Your assignment: Images don't belong in the copy. Output the rest of the data exactly.
[[ Supplied information open ]]
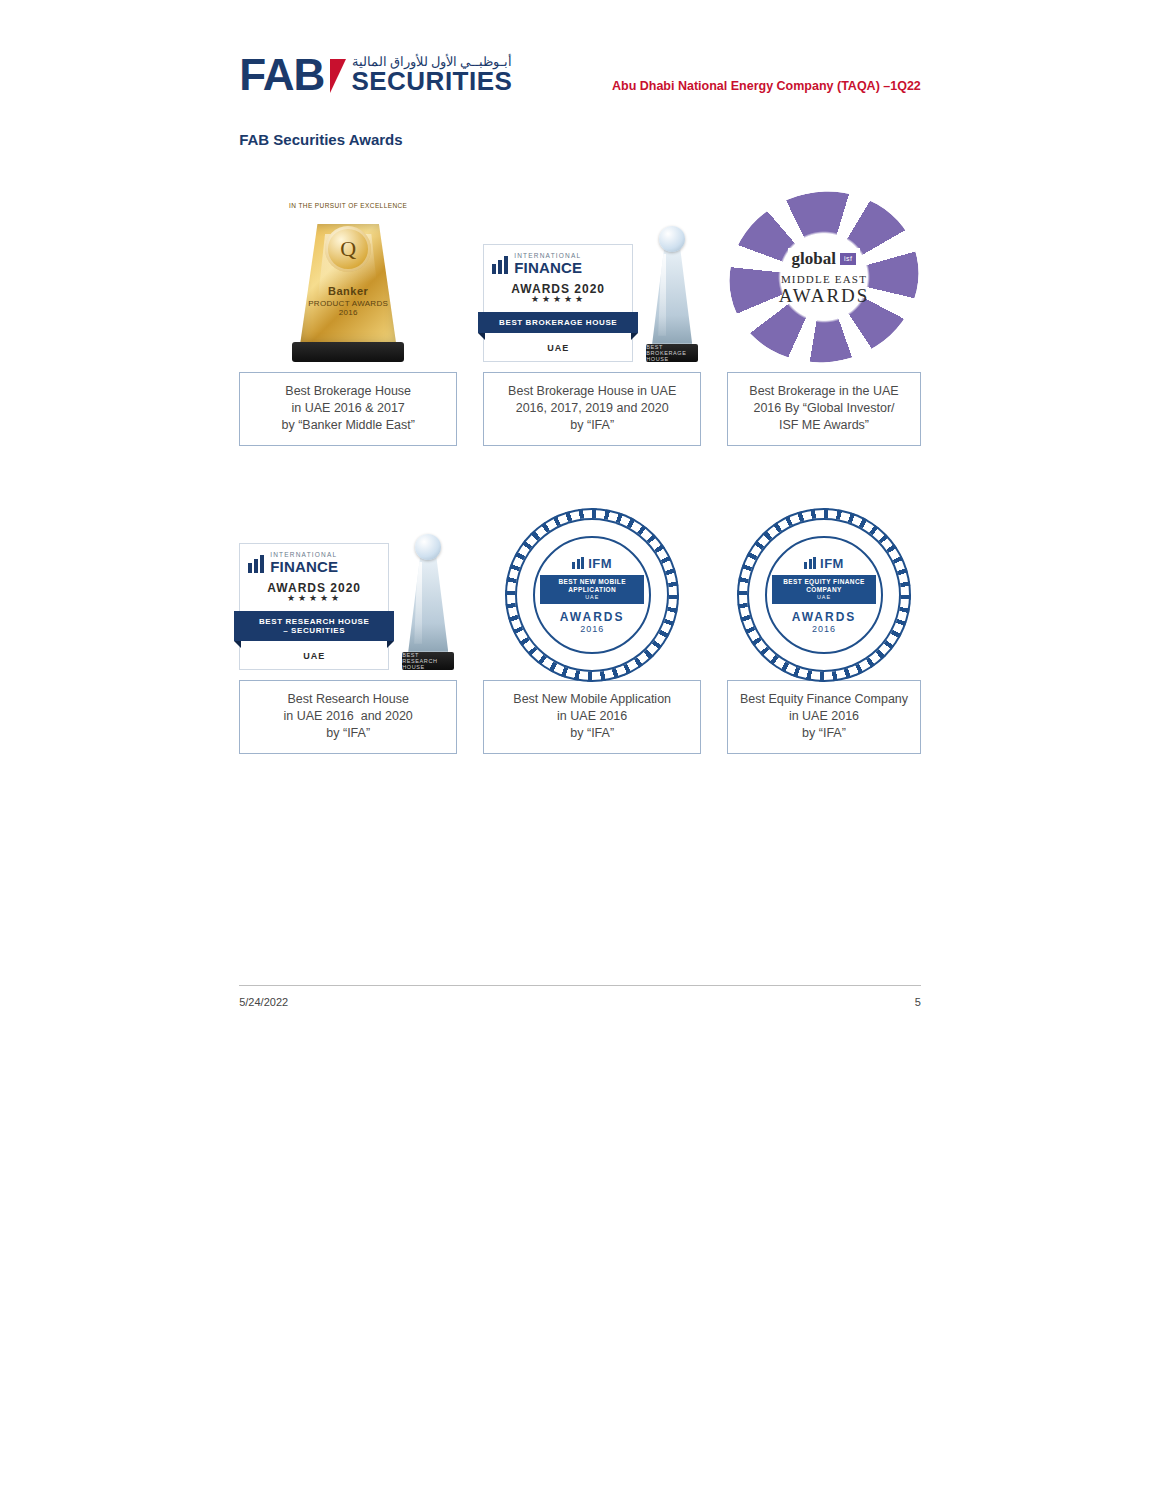FAB أبـوظبــي الأول للأوراق المالية SECURITIES
Abu Dhabi National Energy Company (TAQA) –1Q22
FAB Securities Awards
IN THE PURSUIT OF EXCELLENCE
Banker PRODUCT AWARDS
2016
Best Brokerage House
in UAE 2016 & 2017
by “Banker Middle East”
International FINANCE
AWARDS 2020
★★★★★
Best Brokerage House
UAE
BEST BROKERAGE HOUSE
Best Brokerage House in UAE
2016, 2017, 2019 and 2020
by “IFA”
global isf
MIDDLE EAST
AWARDS
Best Brokerage in the UAE
2016 By “Global Investor/
ISF ME Awards”
International FINANCE
AWARDS 2020
★★★★★
Best Research House
– Securities
UAE
BEST RESEARCH HOUSE
Best Research House
in UAE 2016 and 2020
by “IFA”
IFM
Best New Mobile ApplicationUAE
AWARDS
2016
Best New Mobile Application
in UAE 2016
by “IFA”
IFM
Best Equity Finance CompanyUAE
AWARDS
2016
Best Equity Finance Company
in UAE 2016
by “IFA”
5/24/2022 5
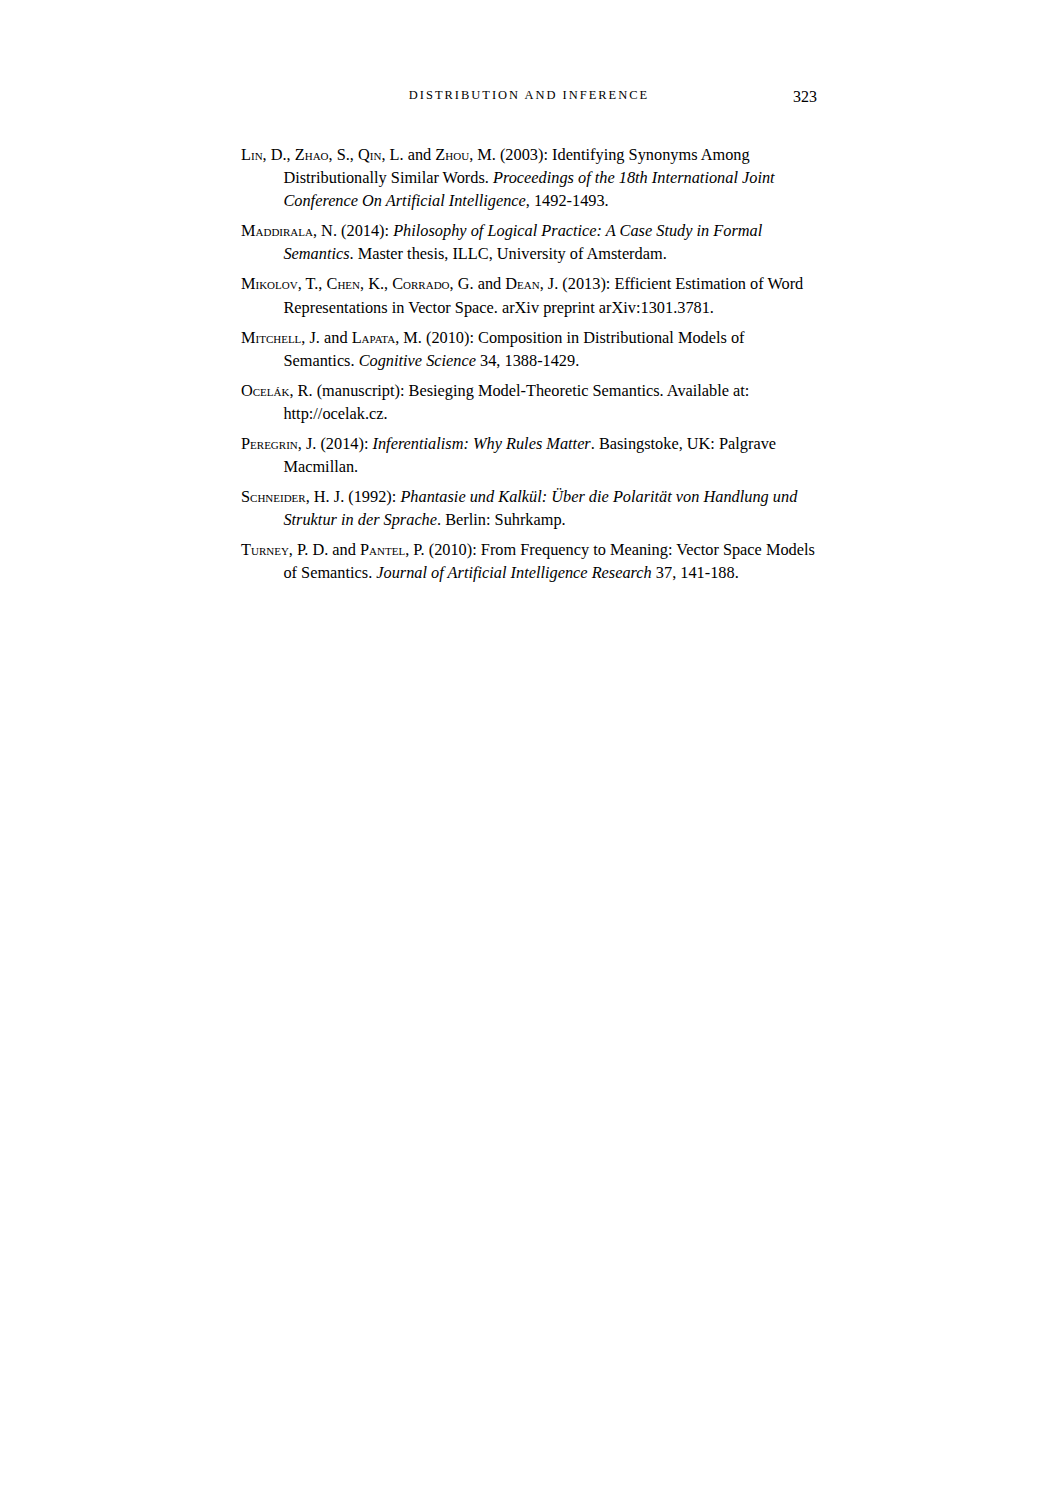Distribution and Inference 323
Lin, D., Zhao, S., Qin, L. and Zhou, M. (2003): Identifying Synonyms Among Distributionally Similar Words. Proceedings of the 18th International Joint Conference On Artificial Intelligence, 1492-1493.
Maddirala, N. (2014): Philosophy of Logical Practice: A Case Study in Formal Semantics. Master thesis, ILLC, University of Amsterdam.
Mikolov, T., Chen, K., Corrado, G. and Dean, J. (2013): Efficient Estimation of Word Representations in Vector Space. arXiv preprint arXiv:1301.3781.
Mitchell, J. and Lapata, M. (2010): Composition in Distributional Models of Semantics. Cognitive Science 34, 1388-1429.
Ocelák, R. (manuscript): Besieging Model-Theoretic Semantics. Available at: http://ocelak.cz.
Peregrin, J. (2014): Inferentialism: Why Rules Matter. Basingstoke, UK: Palgrave Macmillan.
Schneider, H. J. (1992): Phantasie und Kalkül: Über die Polarität von Handlung und Struktur in der Sprache. Berlin: Suhrkamp.
Turney, P. D. and Pantel, P. (2010): From Frequency to Meaning: Vector Space Models of Semantics. Journal of Artificial Intelligence Research 37, 141-188.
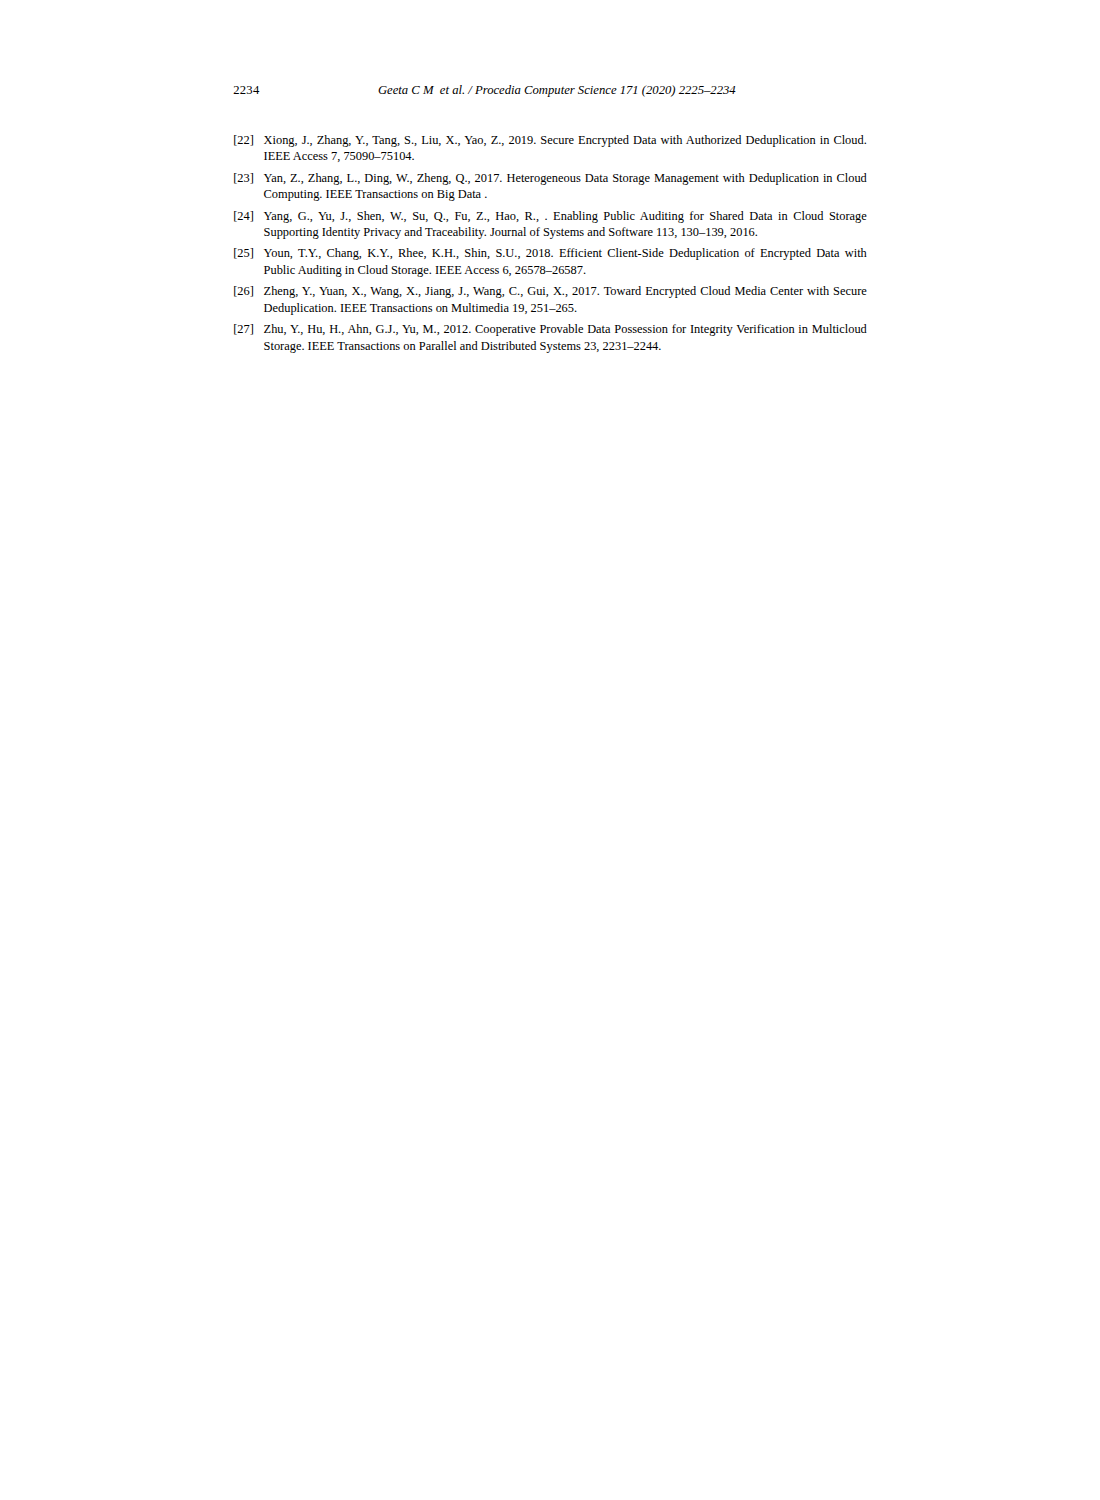2234 Geeta C M et al. / Procedia Computer Science 171 (2020) 2225–2234
[22] Xiong, J., Zhang, Y., Tang, S., Liu, X., Yao, Z., 2019. Secure Encrypted Data with Authorized Deduplication in Cloud. IEEE Access 7, 75090–75104.
[23] Yan, Z., Zhang, L., Ding, W., Zheng, Q., 2017. Heterogeneous Data Storage Management with Deduplication in Cloud Computing. IEEE Transactions on Big Data .
[24] Yang, G., Yu, J., Shen, W., Su, Q., Fu, Z., Hao, R., . Enabling Public Auditing for Shared Data in Cloud Storage Supporting Identity Privacy and Traceability. Journal of Systems and Software 113, 130–139, 2016.
[25] Youn, T.Y., Chang, K.Y., Rhee, K.H., Shin, S.U., 2018. Efficient Client-Side Deduplication of Encrypted Data with Public Auditing in Cloud Storage. IEEE Access 6, 26578–26587.
[26] Zheng, Y., Yuan, X., Wang, X., Jiang, J., Wang, C., Gui, X., 2017. Toward Encrypted Cloud Media Center with Secure Deduplication. IEEE Transactions on Multimedia 19, 251–265.
[27] Zhu, Y., Hu, H., Ahn, G.J., Yu, M., 2012. Cooperative Provable Data Possession for Integrity Verification in Multicloud Storage. IEEE Transactions on Parallel and Distributed Systems 23, 2231–2244.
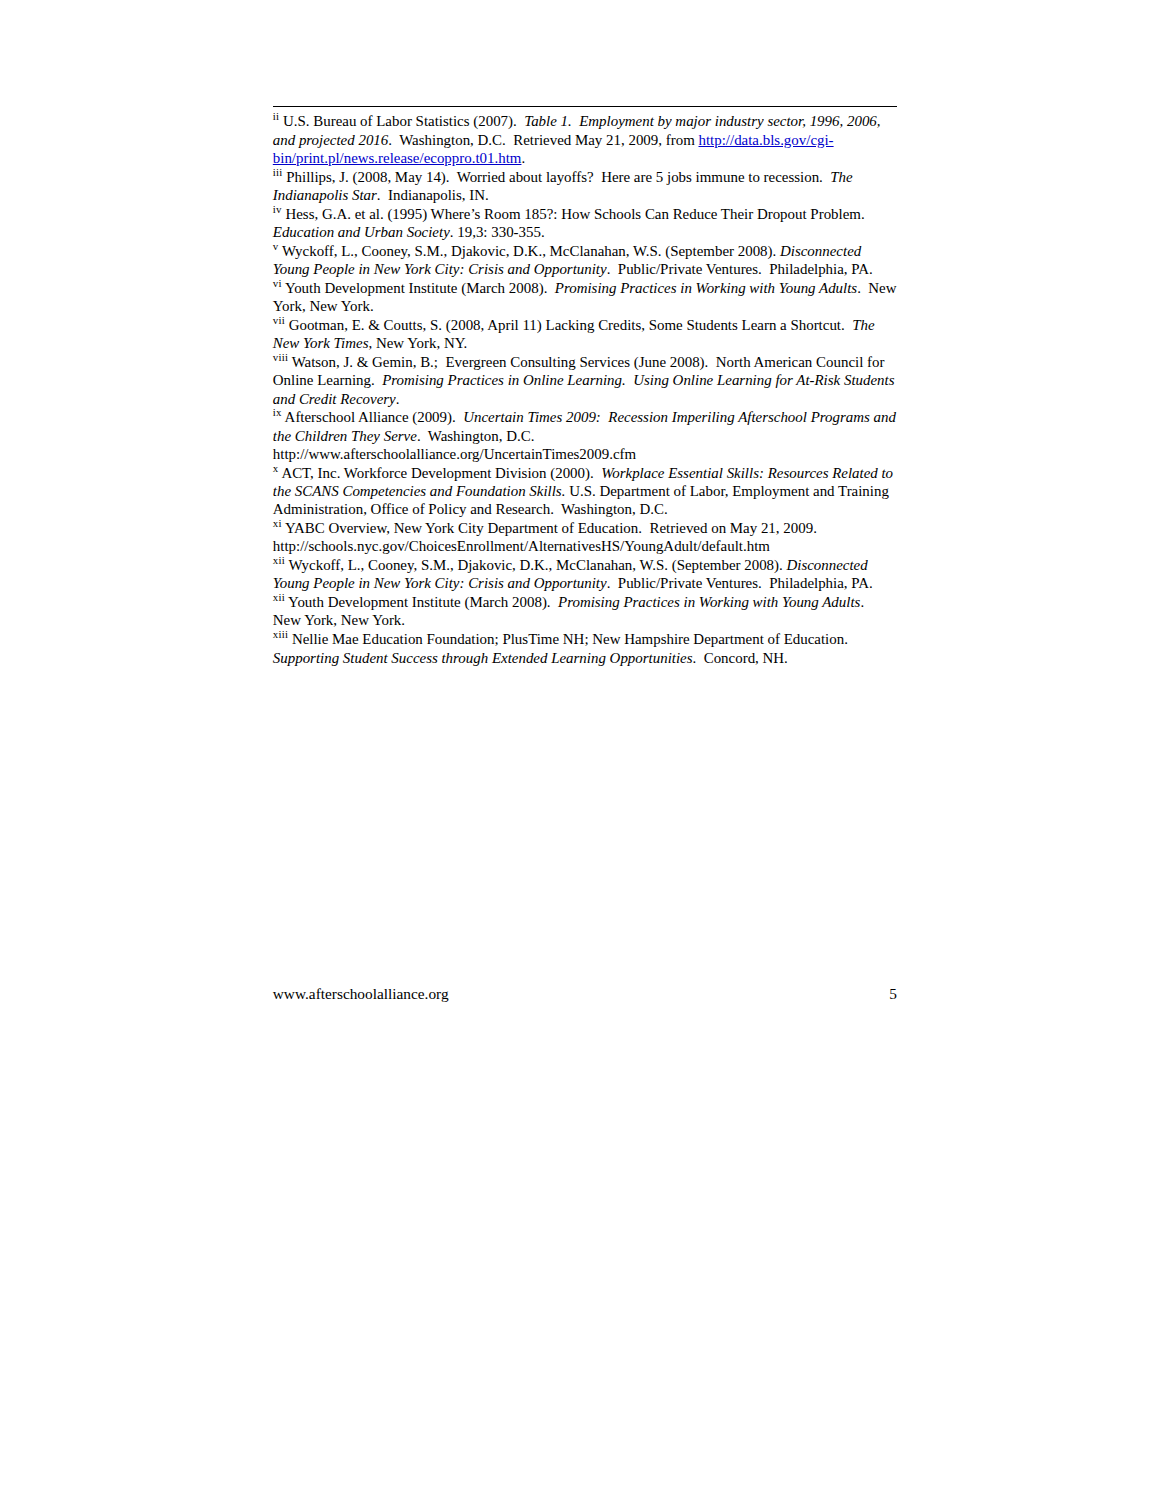ii U.S. Bureau of Labor Statistics (2007). Table 1. Employment by major industry sector, 1996, 2006, and projected 2016. Washington, D.C. Retrieved May 21, 2009, from http://data.bls.gov/cgi-bin/print.pl/news.release/ecoppro.t01.htm.
iii Phillips, J. (2008, May 14). Worried about layoffs? Here are 5 jobs immune to recession. The Indianapolis Star. Indianapolis, IN.
iv Hess, G.A. et al. (1995) Where’s Room 185?: How Schools Can Reduce Their Dropout Problem. Education and Urban Society. 19,3: 330-355.
v Wyckoff, L., Cooney, S.M., Djakovic, D.K., McClanahan, W.S. (September 2008). Disconnected Young People in New York City: Crisis and Opportunity. Public/Private Ventures. Philadelphia, PA.
vi Youth Development Institute (March 2008). Promising Practices in Working with Young Adults. New York, New York.
vii Gootman, E. & Coutts, S. (2008, April 11) Lacking Credits, Some Students Learn a Shortcut. The New York Times, New York, NY.
viii Watson, J. & Gemin, B.; Evergreen Consulting Services (June 2008). North American Council for Online Learning. Promising Practices in Online Learning. Using Online Learning for At-Risk Students and Credit Recovery.
ix Afterschool Alliance (2009). Uncertain Times 2009: Recession Imperiling Afterschool Programs and the Children They Serve. Washington, D.C. http://www.afterschoolalliance.org/UncertainTimes2009.cfm
x ACT, Inc. Workforce Development Division (2000). Workplace Essential Skills: Resources Related to the SCANS Competencies and Foundation Skills. U.S. Department of Labor, Employment and Training Administration, Office of Policy and Research. Washington, D.C.
xi YABC Overview, New York City Department of Education. Retrieved on May 21, 2009. http://schools.nyc.gov/ChoicesEnrollment/AlternativesHS/YoungAdult/default.htm
xii Wyckoff, L., Cooney, S.M., Djakovic, D.K., McClanahan, W.S. (September 2008). Disconnected Young People in New York City: Crisis and Opportunity. Public/Private Ventures. Philadelphia, PA.
xii Youth Development Institute (March 2008). Promising Practices in Working with Young Adults. New York, New York.
xiii Nellie Mae Education Foundation; PlusTime NH; New Hampshire Department of Education. Supporting Student Success through Extended Learning Opportunities. Concord, NH.
www.afterschoolalliance.org 5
[[ Supplied information closed ]]
Solution:
FAB أبـوظبــي الأول للأوراق المالية SECURITIES
Abu Dhabi National Energy Company (TAQA) –1Q22
FAB Securities Awards
IN THE PURSUIT OF EXCELLENCE
Banker PRODUCT AWARDS
2016
Best Brokerage House
in UAE 2016 & 2017
by “Banker Middle East”
International FINANCE
AWARDS 2020
★★★★★
Best Brokerage House
UAE
BEST BROKERAGE HOUSE
Best Brokerage House in UAE
2016, 2017, 2019 and 2020
by “IFA”
global isf
MIDDLE EAST
AWARDS
Best Brokerage in the UAE
2016 By “Global Investor/
ISF ME Awards”
International FINANCE
AWARDS 2020
★★★★★
Best Research House
– Securities
UAE
BEST RESEARCH HOUSE
Best Research House
in UAE 2016 and 2020
by “IFA”
IFM
Best New Mobile ApplicationUAE
AWARDS
2016
Best New Mobile Application
in UAE 2016
by “IFA”
IFM
Best Equity Finance CompanyUAE
AWARDS
2016
Best Equity Finance Company
in UAE 2016
by “IFA”
5/24/2022 5
Distribution and Inference 323
Lin, D., Zhao, S., Qin, L. and Zhou, M. (2003): Identifying Synonyms Among Distributionally Similar Words. Proceedings of the 18th International Joint Conference On Artificial Intelligence, 1492-1493.
Maddirala, N. (2014): Philosophy of Logical Practice: A Case Study in Formal Semantics. Master thesis, ILLC, University of Amsterdam.
Mikolov, T., Chen, K., Corrado, G. and Dean, J. (2013): Efficient Estimation of Word Representations in Vector Space. arXiv preprint arXiv:1301.3781.
Mitchell, J. and Lapata, M. (2010): Composition in Distributional Models of Semantics. Cognitive Science 34, 1388-1429.
Ocelák, R. (manuscript): Besieging Model-Theoretic Semantics. Available at: http://ocelak.cz.
Peregrin, J. (2014): Inferentialism: Why Rules Matter. Basingstoke, UK: Palgrave Macmillan.
Schneider, H. J. (1992): Phantasie und Kalkül: Über die Polarität von Handlung und Struktur in der Sprache. Berlin: Suhrkamp.
Turney, P. D. and Pantel, P. (2010): From Frequency to Meaning: Vector Space Models of Semantics. Journal of Artificial Intelligence Research 37, 141-188.
2234 Geeta C M et al. / Procedia Computer Science 171 (2020) 2225–2234
[22] Xiong, J., Zhang, Y., Tang, S., Liu, X., Yao, Z., 2019. Secure Encrypted Data with Authorized Deduplication in Cloud. IEEE Access 7, 75090–75104.
[23] Yan, Z., Zhang, L., Ding, W., Zheng, Q., 2017. Heterogeneous Data Storage Management with Deduplication in Cloud Computing. IEEE Transactions on Big Data .
[24] Yang, G., Yu, J., Shen, W., Su, Q., Fu, Z., Hao, R., . Enabling Public Auditing for Shared Data in Cloud Storage Supporting Identity Privacy and Traceability. Journal of Systems and Software 113, 130–139, 2016.
[25] Youn, T.Y., Chang, K.Y., Rhee, K.H., Shin, S.U., 2018. Efficient Client-Side Deduplication of Encrypted Data with Public Auditing in Cloud Storage. IEEE Access 6, 26578–26587.
[26] Zheng, Y., Yuan, X., Wang, X., Jiang, J., Wang, C., Gui, X., 2017. Toward Encrypted Cloud Media Center with Secure Deduplication. IEEE Transactions on Multimedia 19, 251–265.
[27] Zhu, Y., Hu, H., Ahn, G.J., Yu, M., 2012. Cooperative Provable Data Possession for Integrity Verification in Multicloud Storage. IEEE Transactions on Parallel and Distributed Systems 23, 2231–2244.
ii U.S. Bureau of Labor Statistics (2007). Table 1. Employment by major industry sector, 1996, 2006, and projected 2016. Washington, D.C. Retrieved May 21, 2009, from http://data.bls.gov/cgi-bin/print.pl/news.release/ecoppro.t01.htm.
iii Phillips, J. (2008, May 14). Worried about layoffs? Here are 5 jobs immune to recession. The Indianapolis Star. Indianapolis, IN.
iv Hess, G.A. et al. (1995) Where’s Room 185?: How Schools Can Reduce Their Dropout Problem. Education and Urban Society. 19,3: 330-355.
v Wyckoff, L., Cooney, S.M., Djakovic, D.K., McClanahan, W.S. (September 2008). Disconnected Young People in New York City: Crisis and Opportunity. Public/Private Ventures. Philadelphia, PA.
vi Youth Development Institute (March 2008). Promising Practices in Working with Young Adults. New York, New York.
vii Gootman, E. & Coutts, S. (2008, April 11) Lacking Credits, Some Students Learn a Shortcut. The New York Times, New York, NY.
viii Watson, J. & Gemin, B.; Evergreen Consulting Services (June 2008). North American Council for Online Learning. Promising Practices in Online Learning. Using Online Learning for At-Risk Students and Credit Recovery.
ix Afterschool Alliance (2009). Uncertain Times 2009: Recession Imperiling Afterschool Programs and the Children They Serve. Washington, D.C. http://www.afterschoolalliance.org/UncertainTimes2009.cfm
x ACT, Inc. Workforce Development Division (2000). Workplace Essential Skills: Resources Related to the SCANS Competencies and Foundation Skills. U.S. Department of Labor, Employment and Training Administration, Office of Policy and Research. Washington, D.C.
xi YABC Overview, New York City Department of Education. Retrieved on May 21, 2009. http://schools.nyc.gov/ChoicesEnrollment/AlternativesHS/YoungAdult/default.htm
xii Wyckoff, L., Cooney, S.M., Djakovic, D.K., McClanahan, W.S. (September 2008). Disconnected Young People in New York City: Crisis and Opportunity. Public/Private Ventures. Philadelphia, PA.
xii Youth Development Institute (March 2008). Promising Practices in Working with Young Adults. New York, New York.
xiii Nellie Mae Education Foundation; PlusTime NH; New Hampshire Department of Education. Supporting Student Success through Extended Learning Opportunities. Concord, NH.
www.afterschoolalliance.org 5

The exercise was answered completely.